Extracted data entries
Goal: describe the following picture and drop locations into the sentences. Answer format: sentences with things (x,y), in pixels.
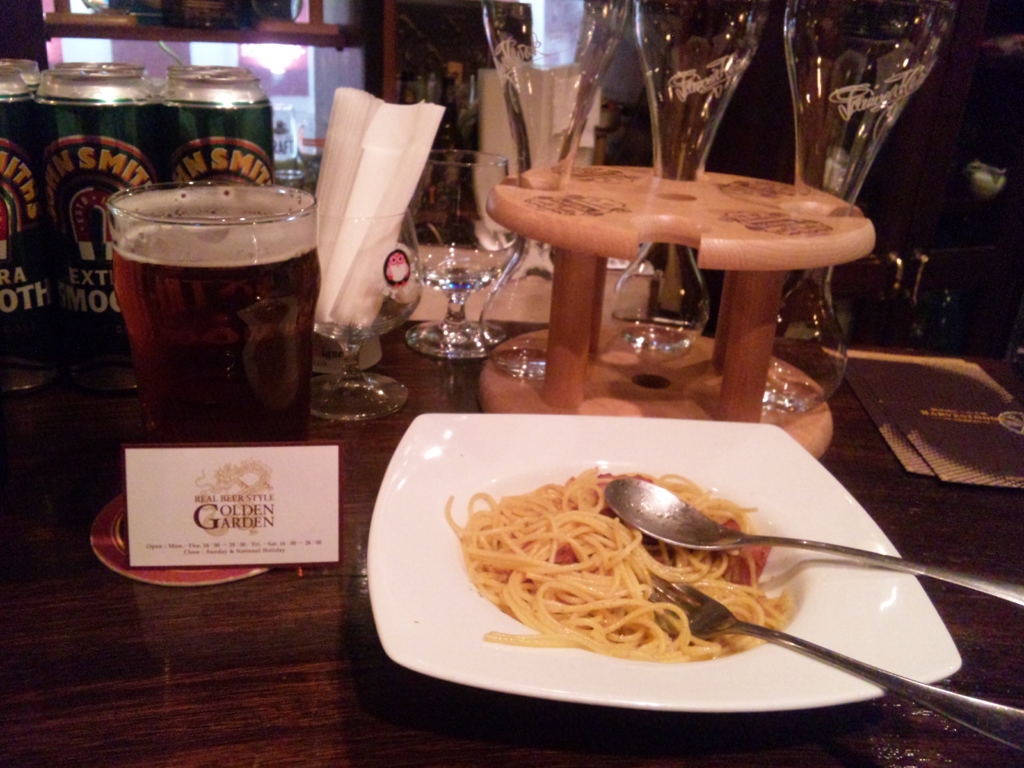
This picture shows some food (541,606) in the plate (836,574) and we see a fork (717,615) and a spoon (1021,605) and couple of glasses (368,325) and glass (157,288) with beer (303,283) and few napkins (383,173) and cans (48,183) on the side.
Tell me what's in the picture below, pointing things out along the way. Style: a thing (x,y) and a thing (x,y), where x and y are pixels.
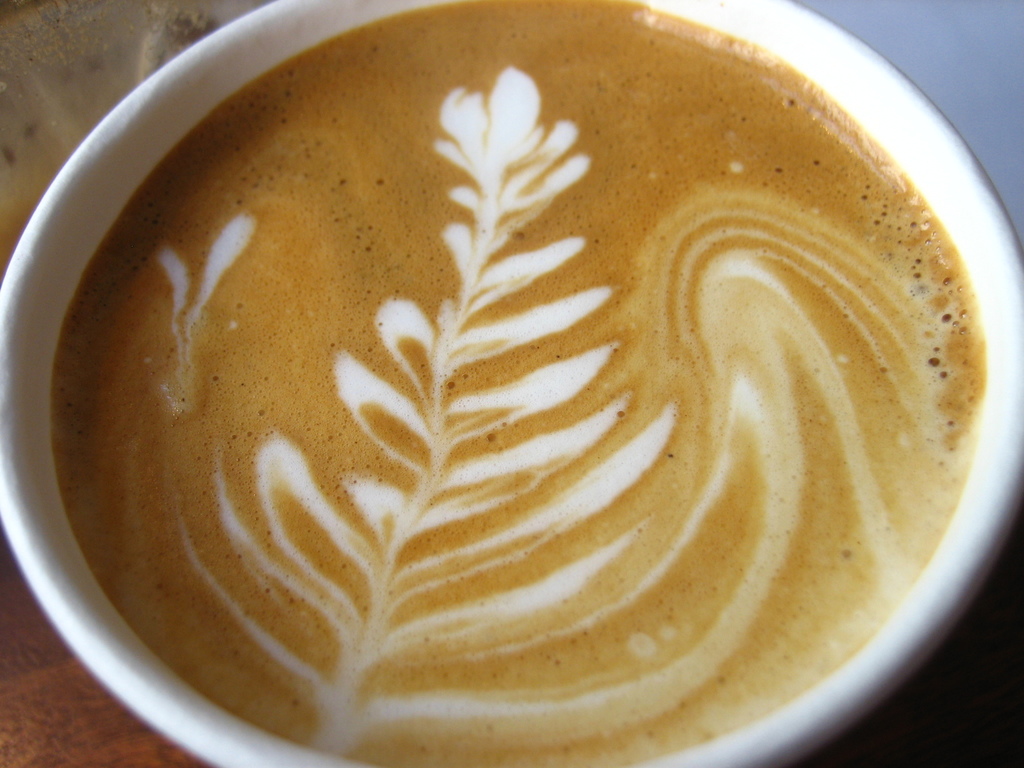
In this picture I can see there is a coffee mug (191,708) and there is some coffee (481,346) in it with a design (360,627).
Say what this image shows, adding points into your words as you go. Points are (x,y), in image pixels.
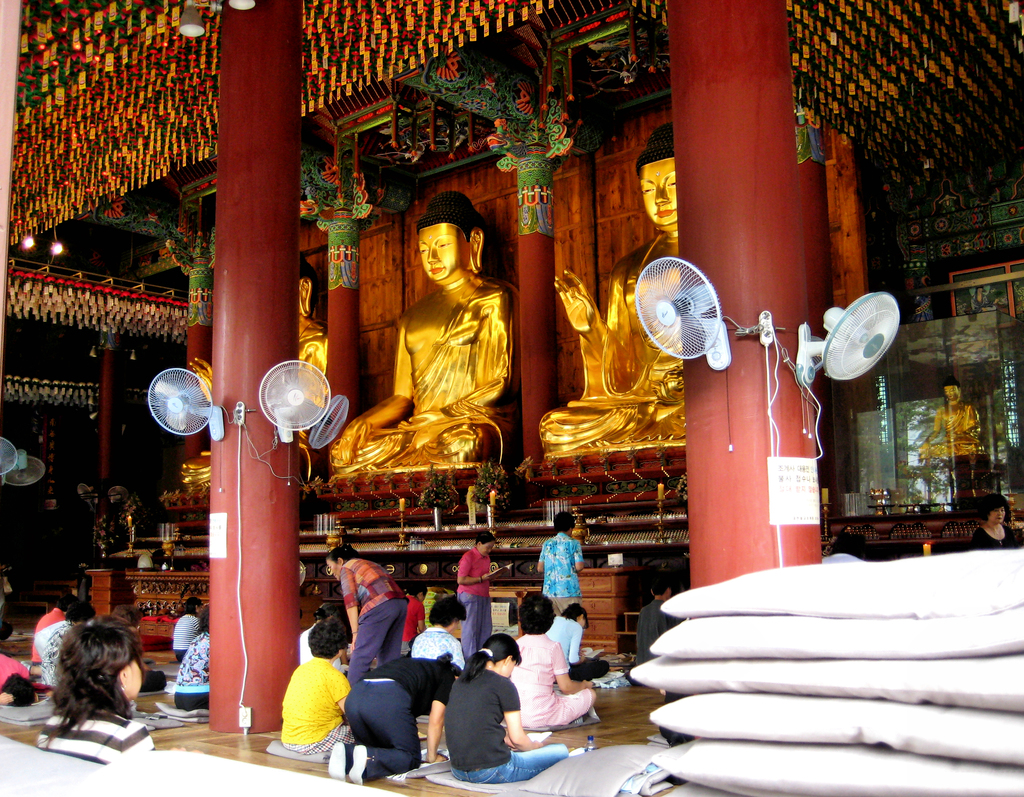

DIRECTIONS
What's needed is every record restated exactly, pictures excluded.

ANSWER TO THIS PROBLEM
Goal: describe the following picture and drop locations into the sentences. Answer format: sentences with things (x,y), in pixels.
This picture shows some food (541,606) in the plate (836,574) and we see a fork (717,615) and a spoon (1021,605) and couple of glasses (368,325) and glass (157,288) with beer (303,283) and few napkins (383,173) and cans (48,183) on the side.
Tell me what's in the picture below, pointing things out along the way. Style: a thing (x,y) and a thing (x,y), where x and y are pixels.
In this picture I can see there is a coffee mug (191,708) and there is some coffee (481,346) in it with a design (360,627).
Say what this image shows, adding points into your words as you go. Points are (x,y), in image pixels.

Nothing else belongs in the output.